Reputation: 25919
I have a list of words describing actions, for example:
New
Open
Save
Save as
Copy
Paste
Cut
Select all
etc.
I'd like the user to be able to find commands by entering only a couple letters in succession. So if user entered, for instance, "ae", he should receive:
sAvE
sAvE as
pAstE
In general, when user enters "abc", I want to return all strings matching regular expression .*a.*b.*c.*
. Since verifying whether string matchest this expression is linear and bruteforce algorithm is also linear, regular expressions won't help much in optimizing the search.
Important thing about this list is that it is known by compile-time, so I may design a data structure, which will hold all those terms to speed up the search.
Is there a data structure or an algorithm, which would speed up finding all matching words for specific user entry beyond O(m*n) (where m is count of terms and n - average term length)?
Upvotes: 1
Views: 1298
Reputation: 134075
This sounds like a case of premature optimization to me. Ridiculously premature.
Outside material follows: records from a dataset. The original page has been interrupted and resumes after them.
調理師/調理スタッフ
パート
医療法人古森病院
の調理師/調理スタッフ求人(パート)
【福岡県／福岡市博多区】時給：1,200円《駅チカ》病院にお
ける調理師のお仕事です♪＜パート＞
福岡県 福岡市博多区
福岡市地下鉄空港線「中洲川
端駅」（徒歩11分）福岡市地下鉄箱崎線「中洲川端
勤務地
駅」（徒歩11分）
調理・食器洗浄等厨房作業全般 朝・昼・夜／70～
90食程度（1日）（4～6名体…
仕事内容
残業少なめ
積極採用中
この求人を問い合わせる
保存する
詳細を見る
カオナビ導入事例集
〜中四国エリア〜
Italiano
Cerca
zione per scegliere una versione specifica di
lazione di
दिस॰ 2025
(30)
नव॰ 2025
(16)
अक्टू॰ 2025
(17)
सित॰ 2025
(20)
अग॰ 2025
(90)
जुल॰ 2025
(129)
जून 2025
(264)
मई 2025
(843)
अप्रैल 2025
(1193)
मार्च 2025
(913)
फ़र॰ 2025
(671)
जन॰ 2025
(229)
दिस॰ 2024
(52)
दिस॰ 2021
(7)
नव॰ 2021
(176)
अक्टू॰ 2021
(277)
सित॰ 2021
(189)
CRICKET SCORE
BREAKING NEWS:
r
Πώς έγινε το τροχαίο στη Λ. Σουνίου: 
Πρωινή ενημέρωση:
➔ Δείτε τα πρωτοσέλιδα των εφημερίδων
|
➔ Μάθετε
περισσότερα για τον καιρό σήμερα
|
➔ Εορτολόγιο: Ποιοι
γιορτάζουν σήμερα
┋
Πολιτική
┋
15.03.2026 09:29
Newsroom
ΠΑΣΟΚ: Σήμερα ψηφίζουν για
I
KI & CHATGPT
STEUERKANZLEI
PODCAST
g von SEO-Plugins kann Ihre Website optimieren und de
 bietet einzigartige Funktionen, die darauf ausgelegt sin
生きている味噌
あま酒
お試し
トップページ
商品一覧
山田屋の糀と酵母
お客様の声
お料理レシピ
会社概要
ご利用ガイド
Even if you have 70 commands instead of just seven, the amount of time it will take to do a sequential search of all your commands is so small that your user won't notice it. And it's not like this is a function that you'll be calling hundreds or thousands of times per second. So spending hours implementing a fancy search to save a few milliseconds here and there is just wasted time. It's likely that the amount of time your users save over the life of the program won't even come close to the amount of time you'll spend designing, writing, and debugging your optimized solution.
You have a small number of very short commands. Computers are fast. There is no problem to solve here. Go spend your time on features that will actually benefit the user.
Now, if you had a very large number (tens of thousands) of strings to search, then you might benefit from some optimization. In that case . . .
You could start by making a dictionary that's keyed by letter, and the value is a list of all words that contain that letter. So your example would be something like:
a, [Save, Save as, Paste]
c, [Copy, Cut, Select all]
e, [New, Open, Save, Save as, Paste, Select all]
n, [New, Open]
... etc.
Then, make entries in the dictionary for "letter follows letter". This is going to get large in a hurry. "Paste," for example will have entries:
pa ps pt pe as at ae st se te
You can continue making those keys for longer substrings. For example, you get:
pas pat pae pst pse pte
This can be very effective when the strings are short. It becomes less effective when the strings get longer because the likelihood of a string containing a particular letter combination increases as the string length increases.
You could probably save some space by creating a trie, but the technique is essentially the same.
Also potentially useful: suffix tree and generalized suffix tree.
Upvotes: 3
Reputation: 27743
I don't know much about its time complexity, yet if we just wish to search for words that must have a
and e
in it, we would be starting with an expression similar to the following, then we would optimize for runtime:
(?=.*a)(?=.*e).*
using System;
using System.Text.RegularExpressions;
public class Example
{
public static void Main()
{
string pattern = @"(?=.*a)(?=.*e).*";
string input = @"New
Open
Save
Save as
Copy
Paste
Cut
Select all";
RegexOptions options = RegexOptions.Multiline;
foreach (Match m in Regex.Matches(input, pattern, options))
{
Console.WriteLine("'{0}' found at index {1}.", m.Value, m.Index);
}
}
}
Upvotes: 0
Reputation: 481
As a wrote in my comment, probably you shouldn't worry about performance too much...
However, this data structure should fit your needs, let's call it a: Letter X before Y tree. Basically, a tree where each node has children for each letter if the letter appears after the parent nodes letter in the target word For each node you would store a list of all the matches.
public class Node
{
public char Letter { get; set; }
public Node[] Children {get;set;}
public List<string> CommandNames {get;set;}
}
You can pre-fill it with all your known names like this
p paste
a paste
s paste
..
p/a paste
p/s paste
p/t paste
..
t/e paste
..
p/a/s paste
..
s/t/e paste
Matching your search word simply means traversing your tree for each letter entered by the user, so it boils down to O(n)
Upvotes: 1